After the austere beauty of the Tibetan Plateau, we thought the rest of China might turn into a big disappointment. Not in the least.
Alright, the first few days out of Chengdu were a blur of smoke belching factories and a succession of grubby provincial towns filled with locals hacking and spitting as they went about their business. Even the rural areas lacked charm. The countryside was mostly a foul smelling place of putrid pigsties and reeking public outhouses catering to the peasants working the fields. Each day we were subjected to perhaps a thousand deafening horns as vehicles lumbered past. They clouds hung heavy and the sun barely shone and we both started slipping into a vague depressive state. But what could we do? Hop on a bus? No way! Here’s what we did:
We held our breath a lot. We listened to podcasts. We obsessed about our next meal.
And then, quite unexpectedly, it all changed. The world was beautiful again. We were pedaling alongside a narrow gorge on a minor road with minimal traffic. The trees were turning a lovely rust, bright orange and deep scarlet. We passed by the villages of the Yi people, one of China’s many fascinating minority groups. Most women still sport their traditional dress and headgear and life appears not to have quite caught up with the modern era.
Bill Weir of Crazy Guy on a Bike fame had biked here back in 2008 and we were following his route, more or less.
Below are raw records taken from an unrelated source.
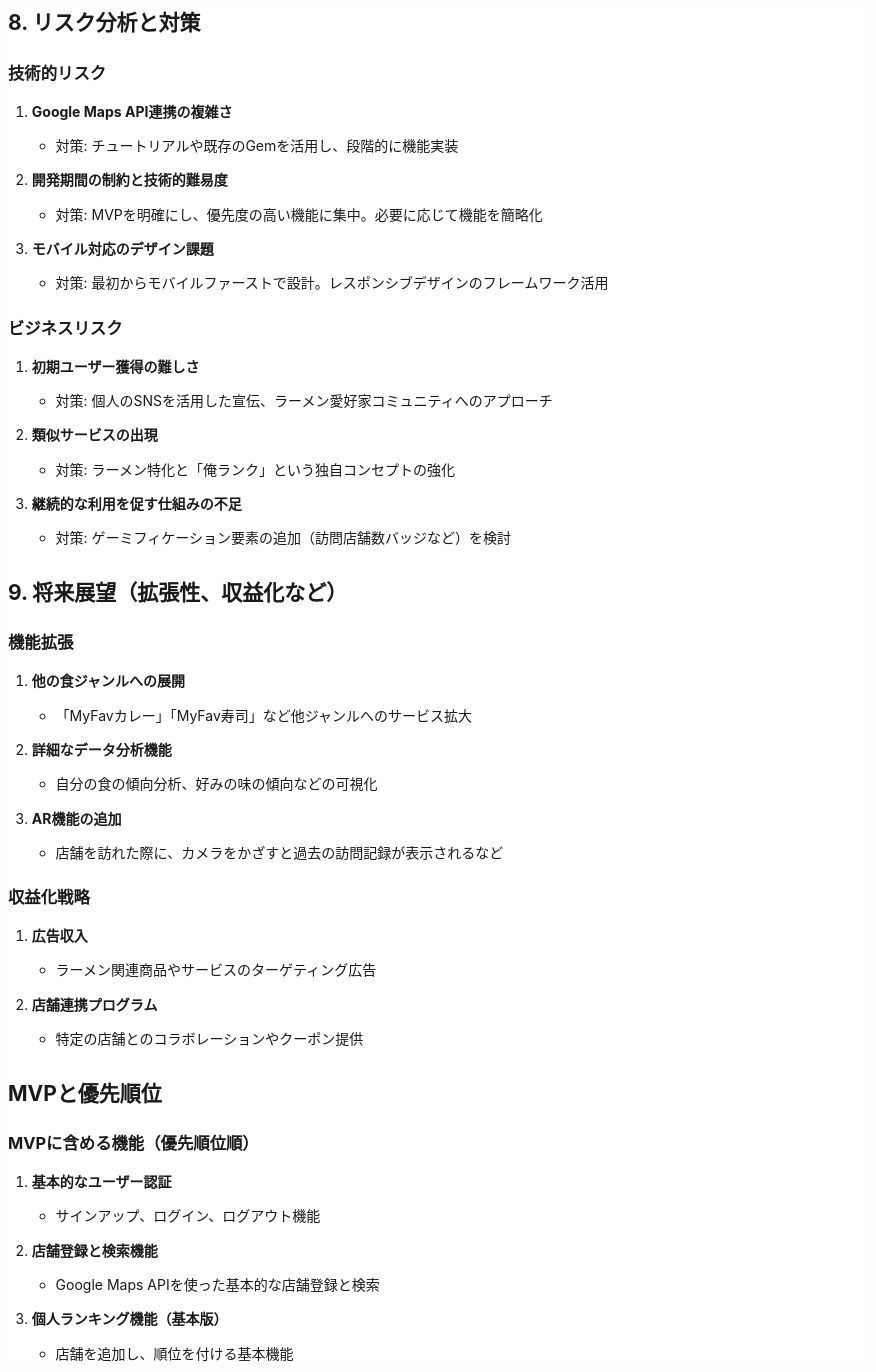 ## 8. リスク分析と対策

### 技術的リスク
1. **Google Maps API連携の複雑さ**
   - 対策: チュートリアルや既存のGemを活用し、段階的に機能実装

2. **開発期間の制約と技術的難易度**
   - 対策: MVPを明確にし、優先度の高い機能に集中。必要に応じて機能を簡略化

3. **モバイル対応のデザイン課題**
   - 対策: 最初からモバイルファーストで設計。レスポンシブデザインのフレームワーク活用

### ビジネスリスク
1. **初期ユーザー獲得の難しさ**
   - 対策: 個人のSNSを活用した宣伝、ラーメン愛好家コミュニティへのアプローチ

2. **類似サービスの出現**
   - 対策: ラーメン特化と「俺ランク」という独自コンセプトの強化

3. **継続的な利用を促す仕組みの不足**
   - 対策: ゲーミフィケーション要素の追加（訪問店舗数バッジなど）を検討

## 9. 将来展望（拡張性、収益化など）

### 機能拡張
1. **他の食ジャンルへの展開**
   - 「MyFavカレー」「MyFav寿司」など他ジャンルへのサービス拡大

2. **詳細なデータ分析機能**
   - 自分の食の傾向分析、好みの味の傾向などの可視化

3. **AR機能の追加**
   - 店舗を訪れた際に、カメラをかざすと過去の訪問記録が表示されるなど

### 収益化戦略
1. **広告収入**
   - ラーメン関連商品やサービスのターゲティング広告

2. **店舗連携プログラム**
   - 特定の店舗とのコラボレーションやクーポン提供

## MVPと優先順位

### MVPに含める機能（優先順位順）
1. **基本的なユーザー認証**
   - サインアップ、ログイン、ログアウト機能

2. **店舗登録と検索機能**
   - Google Maps APIを使った基本的な店舗登録と検索

3. **個人ランキング機能（基本版）**
   - 店舗を追加し、順位を付ける基本機能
The astonished looks and crowds we drew made us wonder whether any other foreigners had been through since Bill. In one town the police escorted us right up to our hotel room and then drove us down to the station. All the officers gathered round to check out the passports. After spending some time pondering the pages and chattering excitedly, they finally asked where we were from. Obviously foreign languages are not a high priority in the Chinese education system.